EXERCISE DIRECTIONS:
Among the entries below, only the lines from the one with "- liver parenchyma" through the one with "- lesion 1 (tumor, upper" are to be retyped, exactly and without pictures.

MATERIAL SUPPLIED:
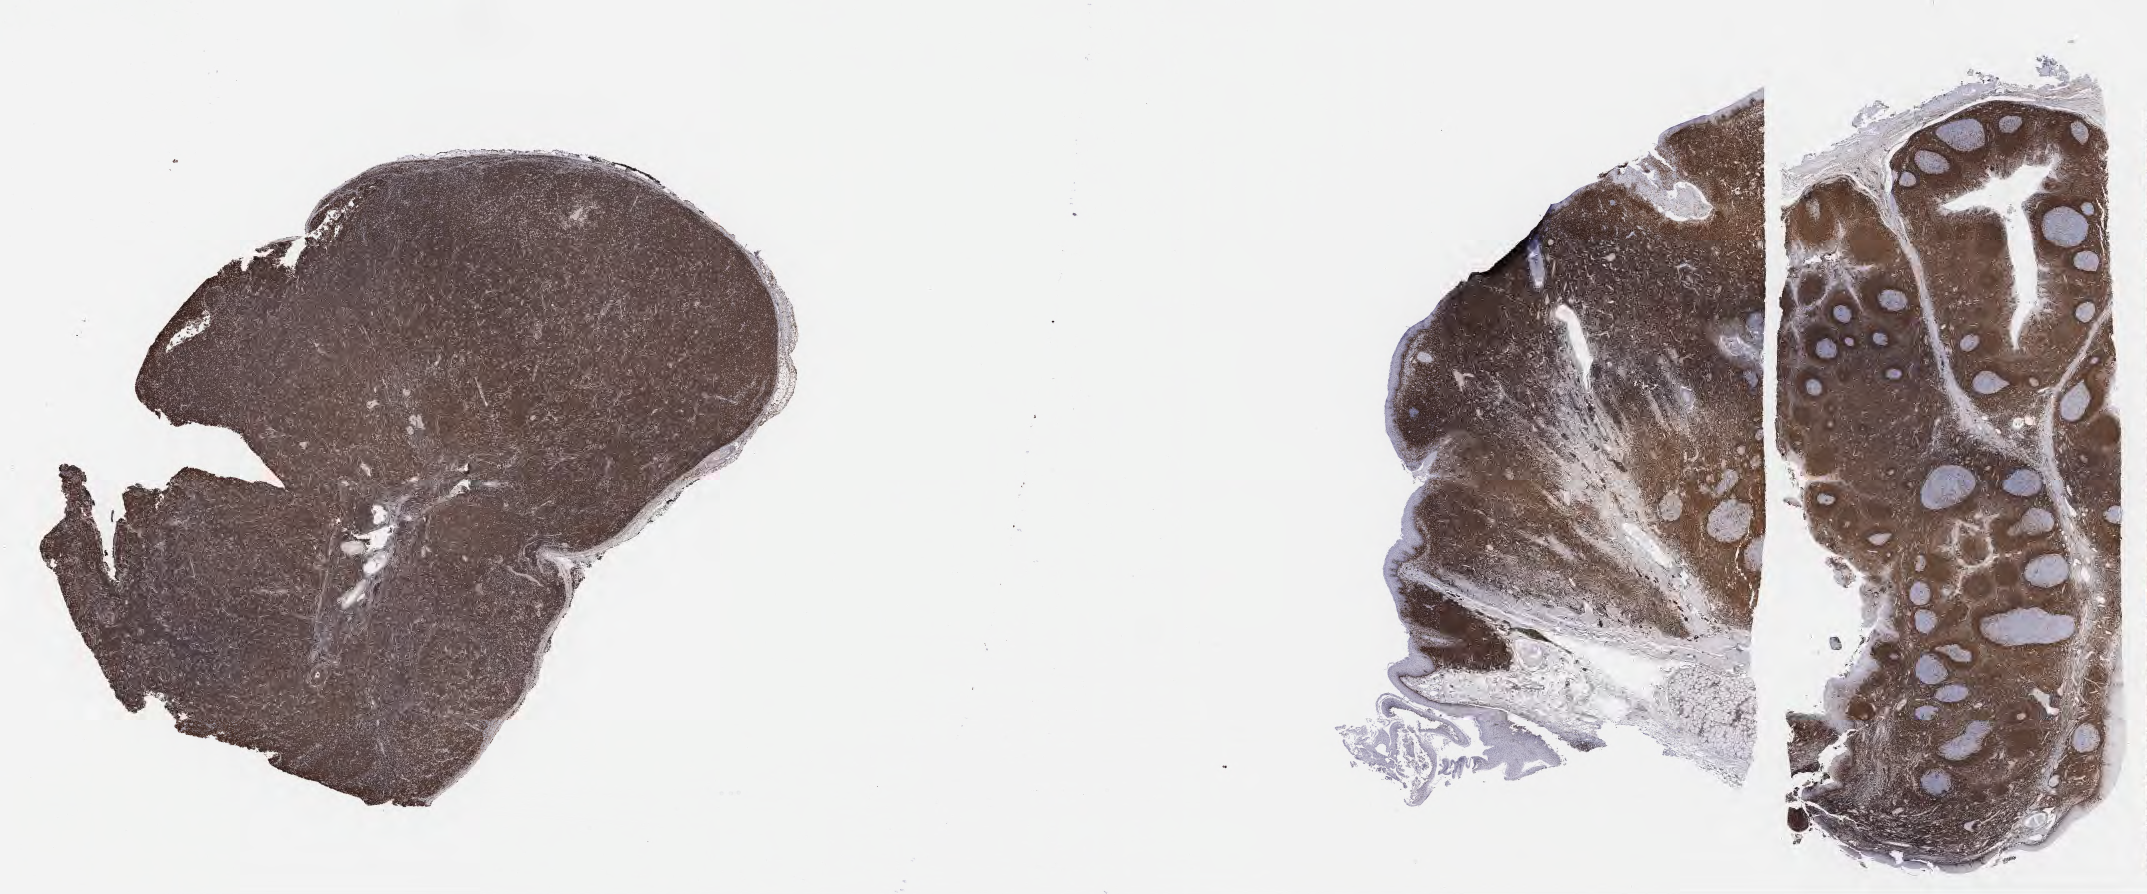
Immunohistochemistry (IHC) whole-slide image stained for BCL2 — whole scanned area (about 34.7 x 14.5 mm) shown as a low-resolution overview; specimen: tumor tissue; site: lymph node. Male patient, aged 32.
• histologic diagnosis: Diffuse large B-cell lymphoma, NOS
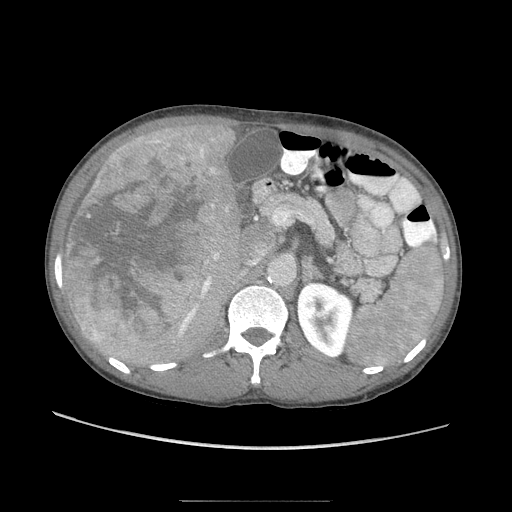
Contrast-enhanced abdominal CT (liver protocol), one axial slice. Slice 45 of 103 in the series (ordered by position). 120 kVp. Soft-tissue window (W 400 / L 40 HU). 512 × 512 image matrix, field of view 380 × 380 mm. From the clinical record (not read from this slice): diagnosis: hepatocellular carcinoma (patient treated with transarterial chemoembolisation; whether this scan precedes or follows treatment is not stated here); TNM stage (as recorded): Stage-IIIA.
Outlined on this slice (semi-automatic segmentation, software-assisted and operator-edited):
- liver parenchyma outside the tumour (the mass and vessels are separate outlines, so this box may not span the whole liver): bounding box <66,118,248,370> (left, top, right, bottom; pixels)
- mass: <62,128,220,347>
- portal vein: <204,158,223,252>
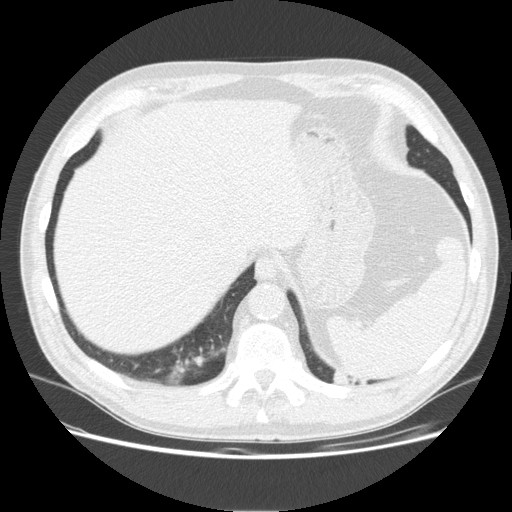
Low-dose screening chest CT, one axial slice. Reconstruction kernel STANDARD. 120 kVp. Lung window (W 1500 / L -600 HU). 2.5 mm slice thickness. 512 × 512 image matrix.
Outlined on this slice (manually delineated by an expert):
- lesion 1 (tumor, upper lobe of left lung): box from (x=333, y=371) to (x=369, y=384) px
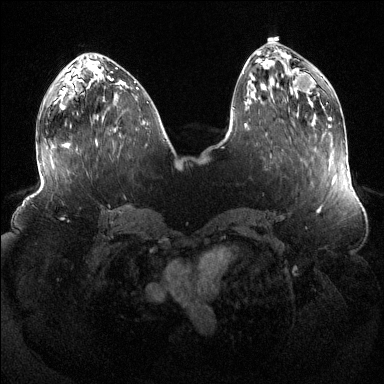
Breast MRI (dynamic contrast-enhanced), one axial slice. Position 50 of 144 along the scan axis. Dynamic contrast-enhanced series, time point 2 of 6 at this slice position (early post-contrast). 1.5 T. TE 1.6 ms, TR 4.6 ms. 1.2 mm slice thickness. 384 × 384 image matrix, field of view 390 × 390 mm. Female patient.
Annotated regions visible in this slice (semi-automatic segmentation, software-assisted and operator-edited):
- enhancing-tissue mask used for the functional tumour volume (all voxels passing the contrast-enhancement thresholds inside the analysis volume; usually the tumour): bounding box (x1, y1, x2, y2) in pixels: (115, 100, 117, 102)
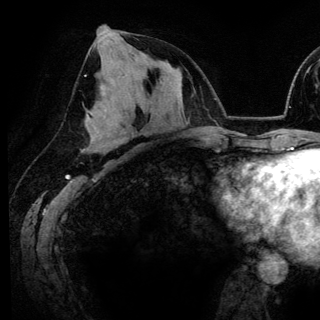
Breast MRI (dynamic contrast-enhanced), one axial slice; position 69 of 148 along the scan axis; cropped to one breast; dynamic contrast-enhanced series, time point 2 of 6 at this slice position (early post-contrast); 3 T; TE 4.2 ms, TR 7.9 ms; 1.2 mm slice thickness; 320 × 320 image matrix, field of view 213 × 213 mm. Female patient.
Annotated regions visible in this slice (semi-automatic segmentation, software-assisted and operator-edited):
- enhancing-tissue mask used for the functional tumour volume (all voxels passing the contrast-enhancement thresholds inside the analysis volume; usually the tumour): box from (x=91, y=114) to (x=134, y=128) px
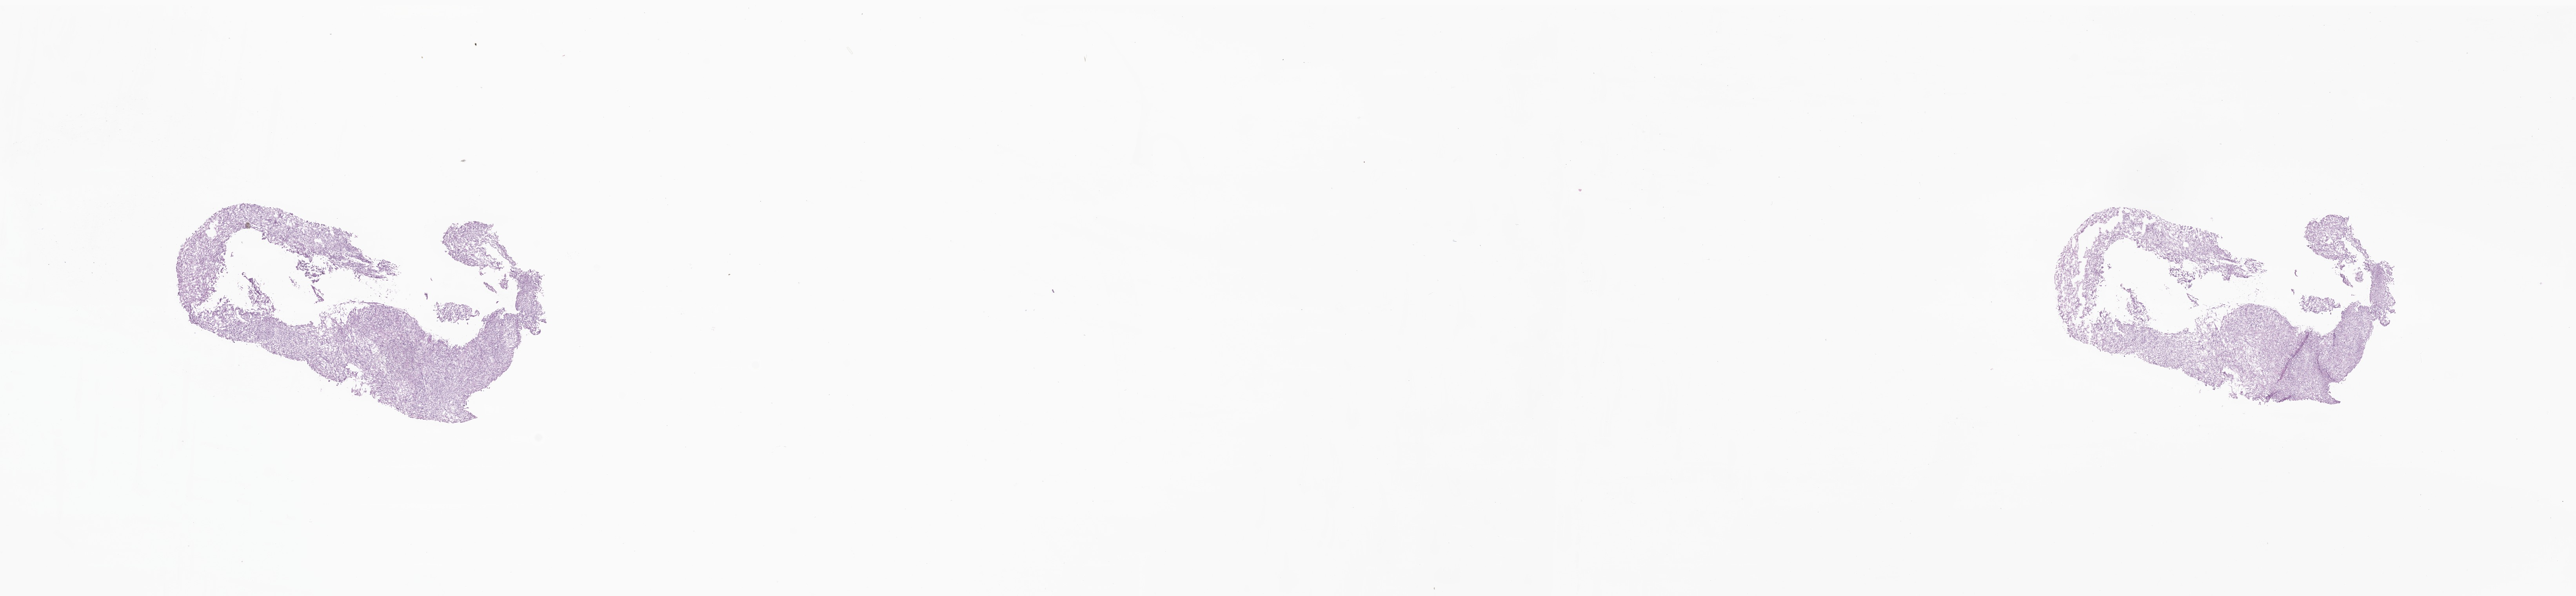
Haematoxylin and eosin whole-slide image of tumor tissue from the brain — low-resolution overview of the scanned area, about 27.5 x 6.4 mm. Frozen section. Patient: female, age 176 months.
Diagnosis (ICD-O-3 morphology term): Meningioma, malignant.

ANSWER FOR THIS EXERCISE:
- liver parenchyma outside the tumour (the mass and vessels are separate outlines, so this box may not span the whole liver): bounding box <66,118,248,370> (left, top, right, bottom; pixels)
- mass: <62,128,220,347>
- portal vein: <204,158,223,252>
Low-dose screening chest CT, one axial slice. Reconstruction kernel STANDARD. 120 kVp. Lung window (W 1500 / L -600 HU). 2.5 mm slice thickness. 512 × 512 image matrix.
Outlined on this slice (manually delineated by an expert):
- lesion 1 (tumor, upper lobe of left lung): box from (x=333, y=371) to (x=369, y=384) px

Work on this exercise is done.